--- Start of EXERCISE INPUT ---
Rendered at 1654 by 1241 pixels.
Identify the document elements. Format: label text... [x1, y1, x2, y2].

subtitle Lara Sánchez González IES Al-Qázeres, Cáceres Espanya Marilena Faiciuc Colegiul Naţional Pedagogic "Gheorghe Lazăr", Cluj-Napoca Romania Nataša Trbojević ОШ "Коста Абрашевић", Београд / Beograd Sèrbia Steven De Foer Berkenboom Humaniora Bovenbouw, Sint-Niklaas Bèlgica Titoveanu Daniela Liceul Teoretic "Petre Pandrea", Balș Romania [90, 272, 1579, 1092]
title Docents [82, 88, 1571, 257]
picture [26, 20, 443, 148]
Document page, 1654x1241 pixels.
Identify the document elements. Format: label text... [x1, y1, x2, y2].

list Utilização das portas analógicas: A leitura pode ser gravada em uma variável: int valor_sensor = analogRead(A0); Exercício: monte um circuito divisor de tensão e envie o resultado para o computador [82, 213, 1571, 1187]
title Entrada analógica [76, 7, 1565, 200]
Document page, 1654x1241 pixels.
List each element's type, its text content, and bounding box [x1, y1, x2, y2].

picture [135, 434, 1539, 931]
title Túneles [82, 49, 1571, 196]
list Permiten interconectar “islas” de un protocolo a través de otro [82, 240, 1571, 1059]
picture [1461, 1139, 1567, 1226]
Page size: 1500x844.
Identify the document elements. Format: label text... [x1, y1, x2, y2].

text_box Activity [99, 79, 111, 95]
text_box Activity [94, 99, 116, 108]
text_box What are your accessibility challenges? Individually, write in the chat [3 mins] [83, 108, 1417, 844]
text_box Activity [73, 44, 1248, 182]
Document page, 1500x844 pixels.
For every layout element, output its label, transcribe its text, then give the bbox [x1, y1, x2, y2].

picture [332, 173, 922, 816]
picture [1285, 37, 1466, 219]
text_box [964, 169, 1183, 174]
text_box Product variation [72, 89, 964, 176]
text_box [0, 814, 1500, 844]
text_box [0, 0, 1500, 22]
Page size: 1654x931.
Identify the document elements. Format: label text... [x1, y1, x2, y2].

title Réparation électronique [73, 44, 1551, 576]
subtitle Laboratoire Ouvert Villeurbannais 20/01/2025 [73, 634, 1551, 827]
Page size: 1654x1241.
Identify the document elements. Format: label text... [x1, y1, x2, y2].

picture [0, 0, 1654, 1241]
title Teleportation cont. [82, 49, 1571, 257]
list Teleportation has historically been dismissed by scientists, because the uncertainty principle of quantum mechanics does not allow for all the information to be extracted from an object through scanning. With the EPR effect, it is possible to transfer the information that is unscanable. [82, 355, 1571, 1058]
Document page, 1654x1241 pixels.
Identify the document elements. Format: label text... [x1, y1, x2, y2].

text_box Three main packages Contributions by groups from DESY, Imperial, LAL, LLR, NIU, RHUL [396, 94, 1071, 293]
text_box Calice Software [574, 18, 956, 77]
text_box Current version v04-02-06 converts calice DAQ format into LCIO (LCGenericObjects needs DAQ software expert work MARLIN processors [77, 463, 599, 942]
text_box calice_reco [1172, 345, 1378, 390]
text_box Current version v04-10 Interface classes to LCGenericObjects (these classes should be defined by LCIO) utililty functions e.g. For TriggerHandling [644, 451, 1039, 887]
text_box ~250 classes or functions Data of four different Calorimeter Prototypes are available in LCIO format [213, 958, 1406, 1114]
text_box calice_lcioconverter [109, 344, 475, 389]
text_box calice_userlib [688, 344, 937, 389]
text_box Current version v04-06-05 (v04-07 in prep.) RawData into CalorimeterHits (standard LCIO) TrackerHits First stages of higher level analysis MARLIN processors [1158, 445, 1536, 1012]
--- End of EXERCISE INPUT ---
**REQUEST**
Repeat every entry in the box coordinate listings above word for word, keeping each line unchanged.

**RESPONSE FOR THIS EXERCISE**
Rendered at 1654 by 1241 pixels.
Identify the document elements. Format: label text... [x1, y1, x2, y2].

subtitle Lara Sánchez González IES Al-Qázeres, Cáceres Espanya Marilena Faiciuc Colegiul Naţional Pedagogic "Gheorghe Lazăr", Cluj-Napoca Romania Nataša Trbojević ОШ "Коста Абрашевић", Београд / Beograd Sèrbia Steven De Foer Berkenboom Humaniora Bovenbouw, Sint-Niklaas Bèlgica Titoveanu Daniela Liceul Teoretic "Petre Pandrea", Balș Romania [90, 272, 1579, 1092]
title Docents [82, 88, 1571, 257]
picture [26, 20, 443, 148]
Document page, 1654x1241 pixels.
Identify the document elements. Format: label text... [x1, y1, x2, y2].

list Utilização das portas analógicas: A leitura pode ser gravada em uma variável: int valor_sensor = analogRead(A0); Exercício: monte um circuito divisor de tensão e envie o resultado para o computador [82, 213, 1571, 1187]
title Entrada analógica [76, 7, 1565, 200]
Document page, 1654x1241 pixels.
List each element's type, its text content, and bounding box [x1, y1, x2, y2].

picture [135, 434, 1539, 931]
title Túneles [82, 49, 1571, 196]
list Permiten interconectar “islas” de un protocolo a través de otro [82, 240, 1571, 1059]
picture [1461, 1139, 1567, 1226]
Page size: 1500x844.
Identify the document elements. Format: label text... [x1, y1, x2, y2].

text_box Activity [99, 79, 111, 95]
text_box Activity [94, 99, 116, 108]
text_box What are your accessibility challenges? Individually, write in the chat [3 mins] [83, 108, 1417, 844]
text_box Activity [73, 44, 1248, 182]
Document page, 1500x844 pixels.
For every layout element, output its label, transcribe its text, then give the bbox [x1, y1, x2, y2].

picture [332, 173, 922, 816]
picture [1285, 37, 1466, 219]
text_box [964, 169, 1183, 174]
text_box Product variation [72, 89, 964, 176]
text_box [0, 814, 1500, 844]
text_box [0, 0, 1500, 22]
Page size: 1654x931.
Identify the document elements. Format: label text... [x1, y1, x2, y2].

title Réparation électronique [73, 44, 1551, 576]
subtitle Laboratoire Ouvert Villeurbannais 20/01/2025 [73, 634, 1551, 827]
Page size: 1654x1241.
Identify the document elements. Format: label text... [x1, y1, x2, y2].

picture [0, 0, 1654, 1241]
title Teleportation cont. [82, 49, 1571, 257]
list Teleportation has historically been dismissed by scientists, because the uncertainty principle of quantum mechanics does not allow for all the information to be extracted from an object through scanning. With the EPR effect, it is possible to transfer the information that is unscanable. [82, 355, 1571, 1058]
Document page, 1654x1241 pixels.
Identify the document elements. Format: label text... [x1, y1, x2, y2].

text_box Three main packages Contributions by groups from DESY, Imperial, LAL, LLR, NIU, RHUL [396, 94, 1071, 293]
text_box Calice Software [574, 18, 956, 77]
text_box Current version v04-02-06 converts calice DAQ format into LCIO (LCGenericObjects needs DAQ software expert work MARLIN processors [77, 463, 599, 942]
text_box calice_reco [1172, 345, 1378, 390]
text_box Current version v04-10 Interface classes to LCGenericObjects (these classes should be defined by LCIO) utililty functions e.g. For TriggerHandling [644, 451, 1039, 887]
text_box ~250 classes or functions Data of four different Calorimeter Prototypes are available in LCIO format [213, 958, 1406, 1114]
text_box calice_lcioconverter [109, 344, 475, 389]
text_box calice_userlib [688, 344, 937, 389]
text_box Current version v04-06-05 (v04-07 in prep.) RawData into CalorimeterHits (standard LCIO) TrackerHits First stages of higher level analysis MARLIN processors [1158, 445, 1536, 1012]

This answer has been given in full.